Parole che suonano forti e pesanti, soprattutto quando leggiamo gli ultimi dati dell’Osservatorio di Non Una di Meno: dall’inizio del 2024, i femminicidi in Italia sono stati già 25. Dopo la morte di Giulia, dopo la grande manifestazione di novembre. Dietro ognuna di queste morti, non c’è un mostro, ma un uomo violento, “che poi non è altro che un uomo talmente fragile da interpretare un rifiuto o un fallimento come un attacco alla propria individualità più profonda, quella di essere chi decide e comanda – scrive Cecchettin -. Partiamo col trasmettere nuovi modelli in casa, coi figli.
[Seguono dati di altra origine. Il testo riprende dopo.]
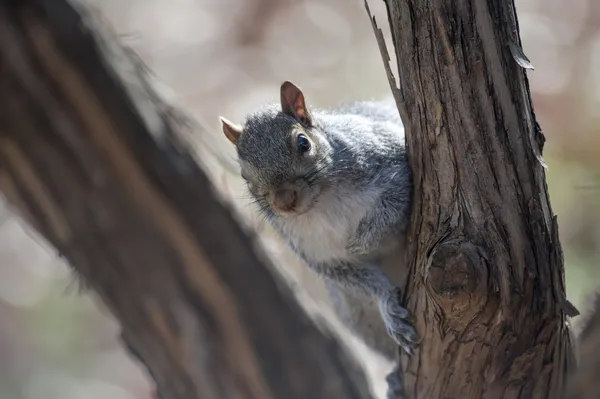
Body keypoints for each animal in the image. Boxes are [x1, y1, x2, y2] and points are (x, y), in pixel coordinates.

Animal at [219, 81, 418, 396]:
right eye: (244, 175)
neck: (322, 203)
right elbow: (360, 279)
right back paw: (396, 376)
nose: (284, 200)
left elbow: (394, 202)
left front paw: (360, 241)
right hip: (358, 317)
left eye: (303, 143)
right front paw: (388, 305)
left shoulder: (392, 161)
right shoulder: (322, 258)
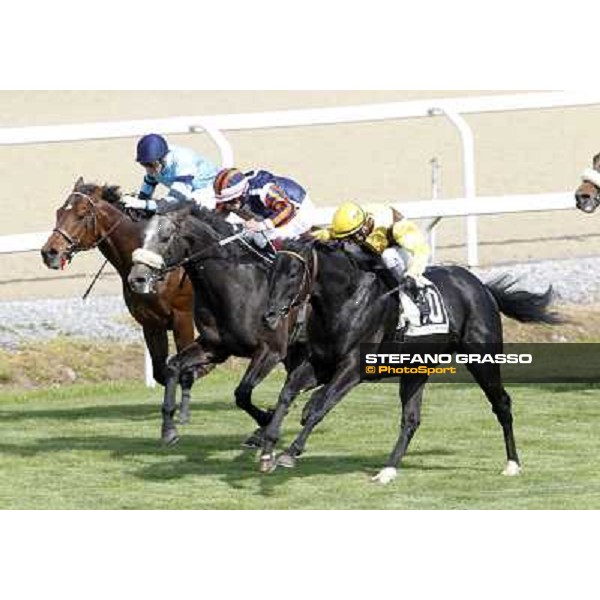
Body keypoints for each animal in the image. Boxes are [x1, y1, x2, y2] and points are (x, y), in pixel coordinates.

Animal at [42, 178, 197, 422]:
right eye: (59, 212)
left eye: (82, 214)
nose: (49, 253)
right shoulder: (151, 323)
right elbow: (161, 371)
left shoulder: (183, 317)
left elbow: (185, 369)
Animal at [125, 204, 304, 448]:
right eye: (143, 236)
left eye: (165, 237)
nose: (137, 279)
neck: (236, 287)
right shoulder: (215, 348)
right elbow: (173, 366)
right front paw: (169, 429)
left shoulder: (271, 350)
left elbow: (242, 393)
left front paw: (265, 421)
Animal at [260, 239, 560, 482]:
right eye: (271, 271)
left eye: (293, 273)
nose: (269, 315)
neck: (346, 301)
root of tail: (480, 286)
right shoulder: (320, 364)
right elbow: (287, 394)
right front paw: (267, 448)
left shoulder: (352, 368)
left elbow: (319, 406)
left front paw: (290, 452)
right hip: (416, 369)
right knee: (411, 419)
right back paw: (387, 470)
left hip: (482, 360)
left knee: (502, 404)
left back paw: (512, 464)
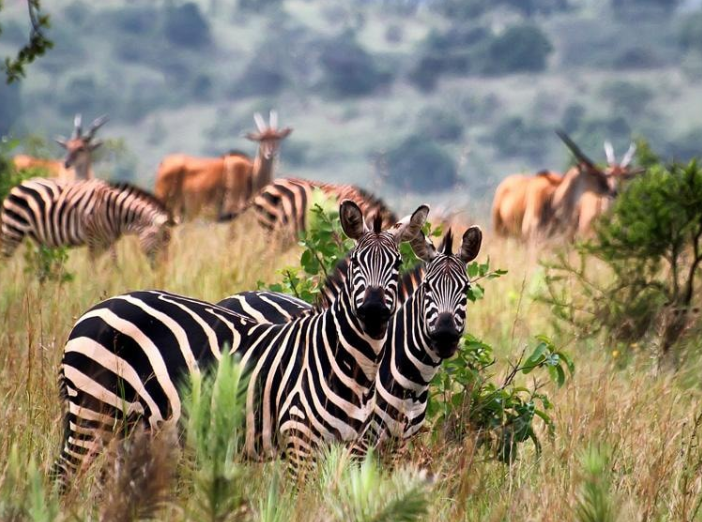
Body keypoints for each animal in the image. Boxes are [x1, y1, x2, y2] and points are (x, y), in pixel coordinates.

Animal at [0, 177, 175, 262]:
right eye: (161, 241)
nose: (163, 270)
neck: (115, 211)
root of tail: (20, 184)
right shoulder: (94, 238)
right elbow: (95, 266)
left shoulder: (108, 240)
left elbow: (113, 263)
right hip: (12, 231)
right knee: (5, 259)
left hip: (39, 239)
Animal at [51, 200, 428, 484]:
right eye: (355, 263)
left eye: (397, 264)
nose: (375, 310)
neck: (349, 362)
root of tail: (93, 310)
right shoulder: (300, 440)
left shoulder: (349, 448)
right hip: (95, 408)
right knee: (64, 476)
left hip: (125, 424)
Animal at [219, 225, 484, 448]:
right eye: (427, 287)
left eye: (466, 289)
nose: (445, 336)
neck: (413, 381)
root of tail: (235, 296)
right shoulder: (358, 440)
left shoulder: (397, 445)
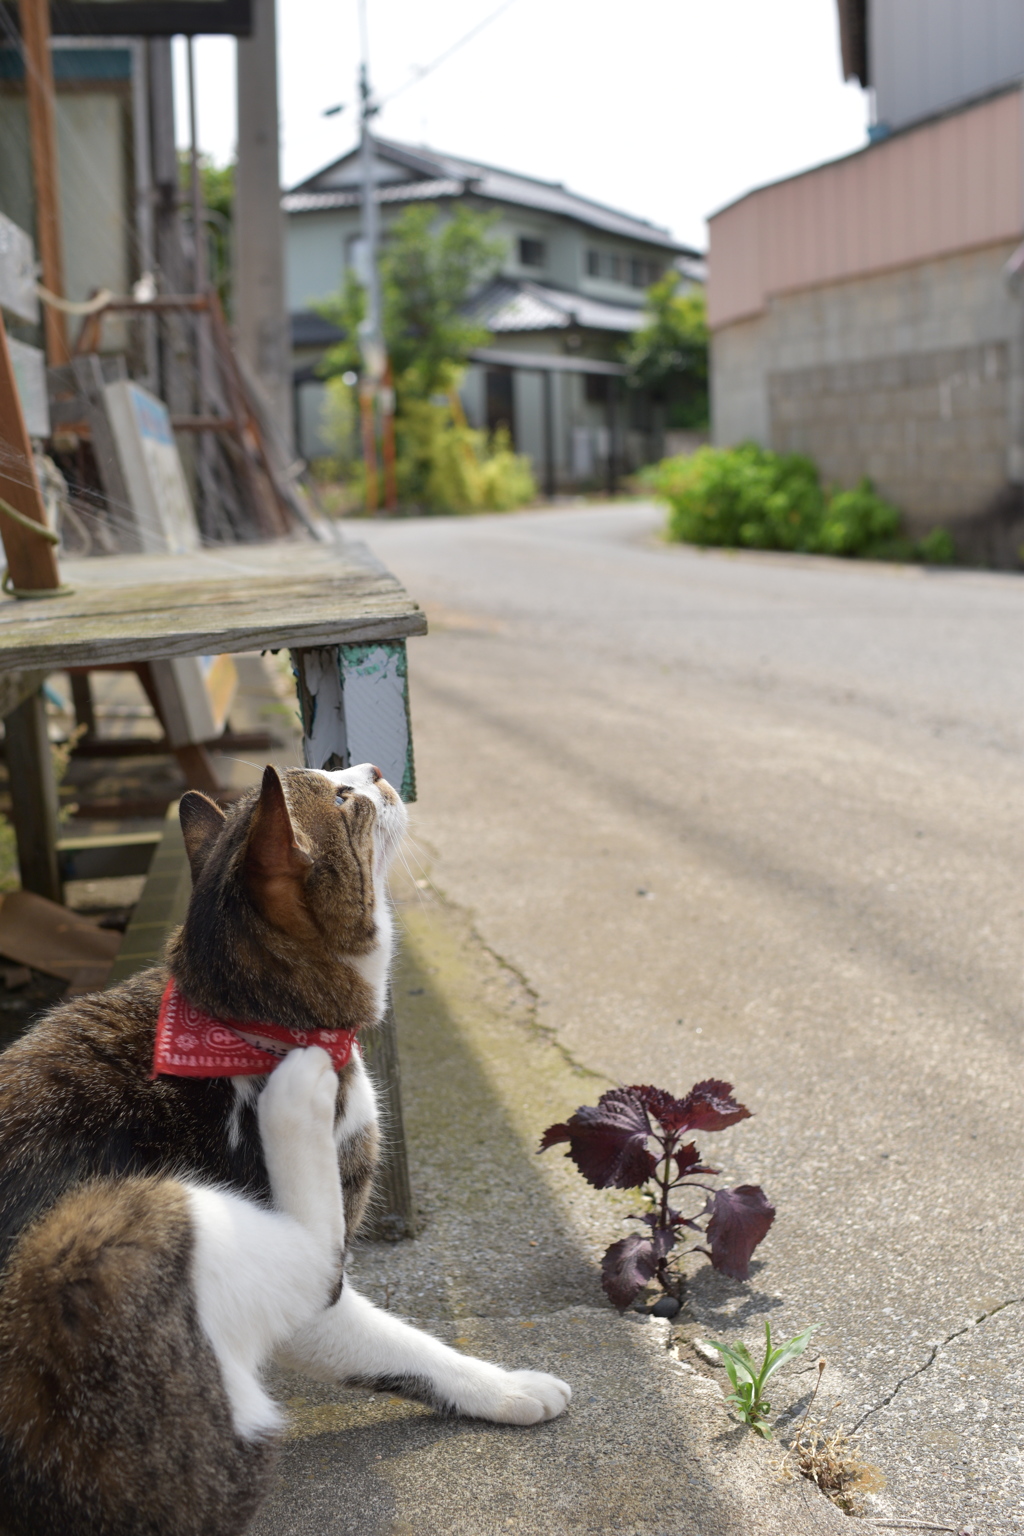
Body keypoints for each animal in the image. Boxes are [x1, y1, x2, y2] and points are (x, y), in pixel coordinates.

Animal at [0, 761, 574, 1529]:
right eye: (342, 796)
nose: (374, 769)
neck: (240, 1019)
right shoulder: (310, 1300)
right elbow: (401, 1342)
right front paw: (507, 1387)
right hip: (114, 1234)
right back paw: (293, 1102)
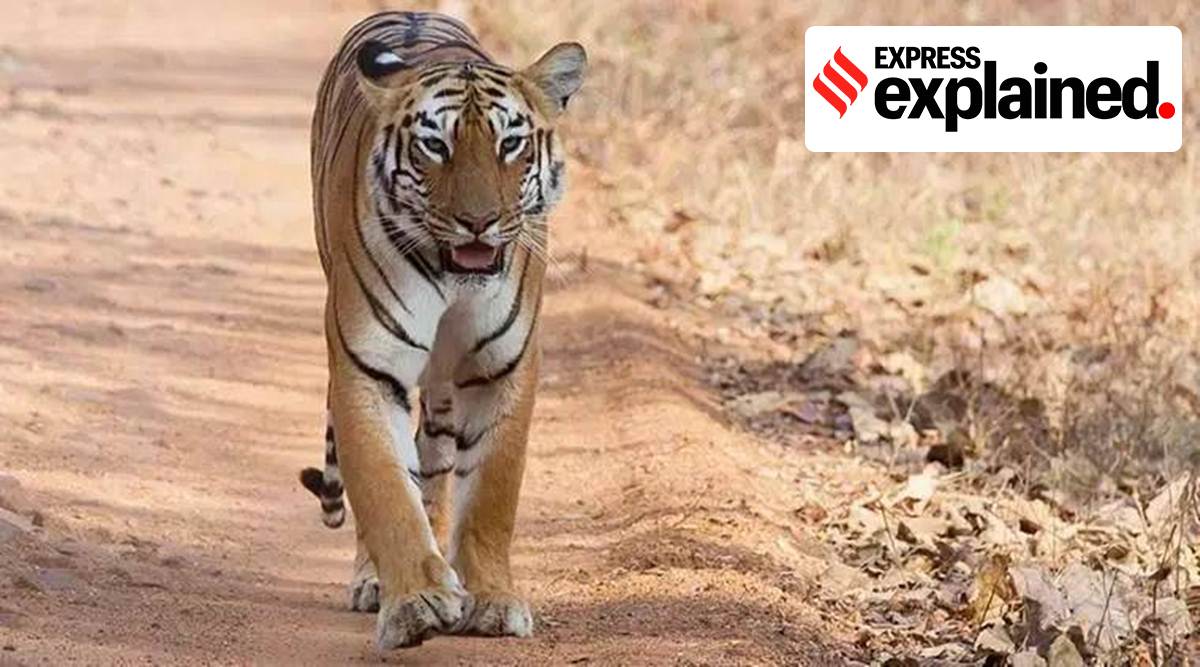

Educhiamoli a un amore sano, che significa crescere insieme, ma anche accoglienza, dialogo”.
Per questo, Gino Cecchettin ha deciso di scrivere questo libro e di farlo uscire proprio pochi giorni prima della Giornata Internazionale dei diritti delle donne: “Perché Giulia resti – ha detto agli studenti dell’Università La Sapienza, dove ha presentato il libro proprio alla vigilia dell’8 marzo -. Una giornata ordinaria – ha raccontato, ricordando il sabato in cui Giulia è scomparsa – è diventata l’ultima giornata con mia figlia, vissuta come tutti i giorni: innestiamo il pilota automatico, tutti dobbiamo fare tante cose e non poniamo attenzione ai secondi preziosi che viviamo accanto ai nostri figli. Non ricordo nulla di quel sabato, se non quando ho iniziato a chiedermi: ‘Dov’è mia figlia? Perché non torna?’. La vita va vissuta costantemente ponendo l’attenzione ai minimi dettagli, questo ho imparato. Dovremmo assaporare ogni secondo, ogni giorno, da quando ci alziamo”.